* _WHAT YOU SHOULD DO_: Please keep pictures out and return the lines below exactly, from the one holding "Figure 2. Expression" through the last, both included.

* _SUPPLIED INFORMATION_:
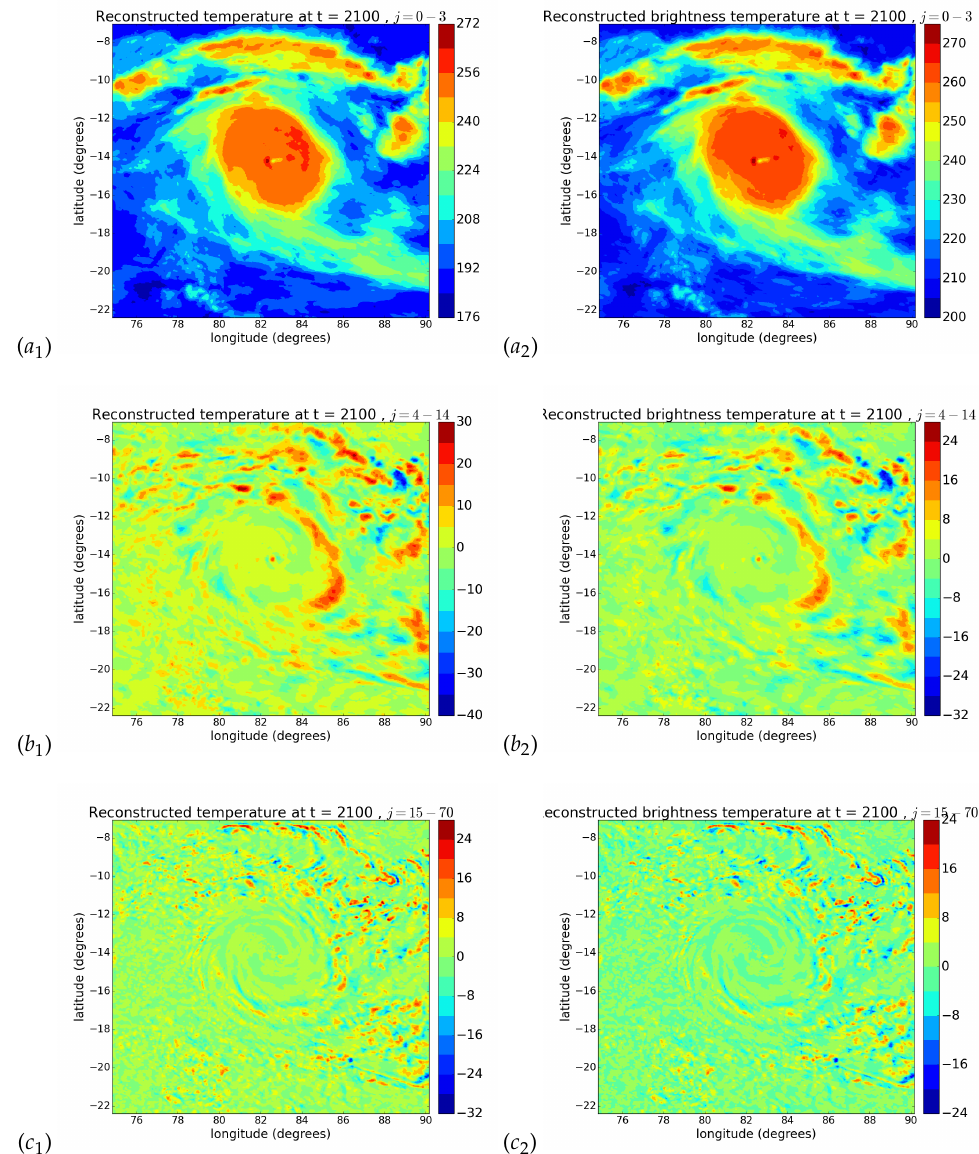
Figure 10. Comparison between effective temperature field reconstructions (suffix 1) and brightness temperature ones (suffix 2), at 21.00 UTC on 8 February 2021 for Faraji hurricane. We show large scales in ( a ), intermediate scales in ( b ) and small scales in ( c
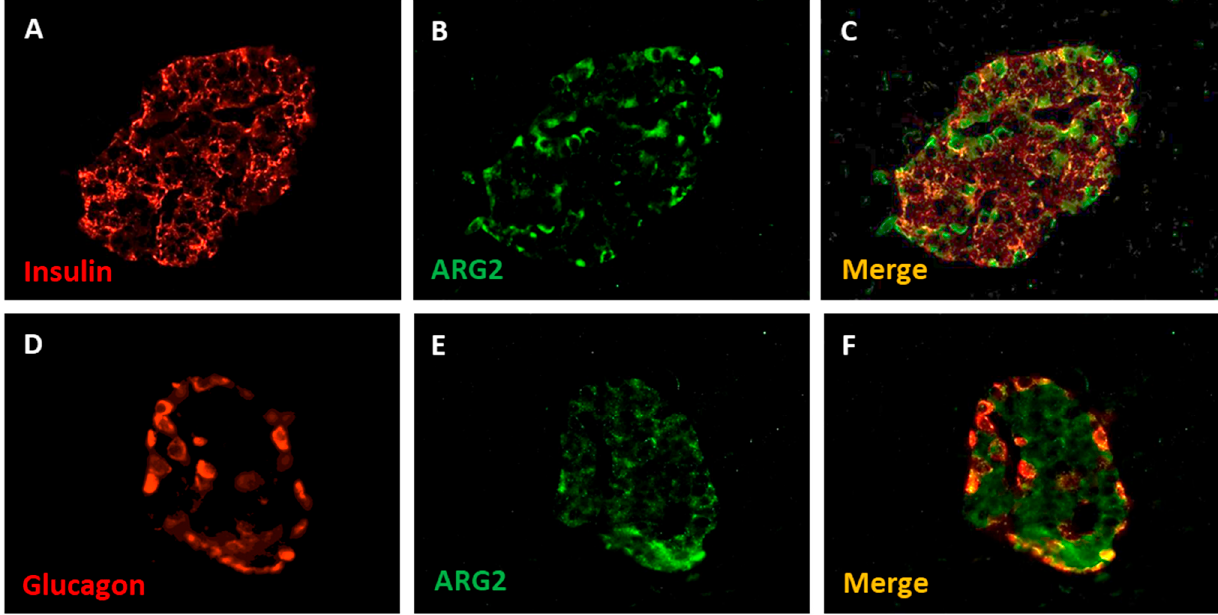
Figure 2. Expression of ARG2 in human tissues. ( A ) Histogram of the Consensus Normalized eXpression (NX) of ARG2 transcript in human tissues as reported in the Human Protein Atlas v20.1 (https://www.proteinat- las.org/ENSG00000081181-ARG2/tissue; accessed on 31 August 2021). Color-coding is based on tissue groups, each con- sisting of tissues with functional features in common. ( B ) Histogram of ARG2 protein expression as reported in Proteomics DB v3.0 (https://www.proteomicsdb.org/; accessed on 31 August 2021) [16,17]. Organ and tissues with the higher protein expression are thyroid and prostate glands, pancreatic islets, kidney, and pancreas. iBAQ: intensity Based Absolute Quantification.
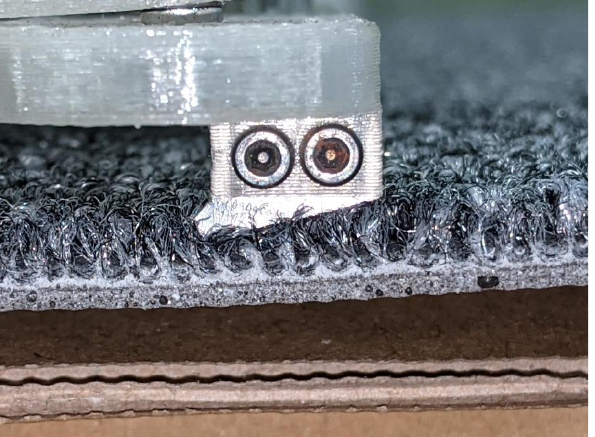
Figure 16. Photograph of the ground contact between the leg mechanism and the carpet surface. The right-hand direction is the direction of travel. The claw does not get caught in the direction of travel, so the leg can slide. In other words, the robot moves forward. In the opposite direction, the legs cannot slide because the claws get caught. In other words, it does not move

* _ANSWER BELOW_:
Figure 2. Expression of ARG2 in human tissues. ( A ) Histogram of the Consensus Normalized eXpression (NX) of ARG2 transcript in human tissues as reported in the Human Protein Atlas v20.1 (https://www.proteinat- las.org/ENSG00000081181-ARG2/tissue; accessed on 31 August 2021). Color-coding is based on tissue groups, each con- sisting of tissues with functional features in common. ( B ) Histogram of ARG2 protein expression as reported in Proteomics DB v3.0 (https://www.proteomicsdb.org/; accessed on 31 August 2021) [16,17]. Organ and tissues with the higher protein expression are thyroid and prostate glands, pancreatic islets, kidney, and pancreas. iBAQ: intensity Based Absolute Quantification.
Figure 16. Photograph of the ground contact between the leg mechanism and the carpet surface. The right-hand direction is the direction of travel. The claw does not get caught in the direction of travel, so the leg can slide. In other words, the robot moves forward. In the opposite direction, the legs cannot slide because the claws get caught. In other words, it does not move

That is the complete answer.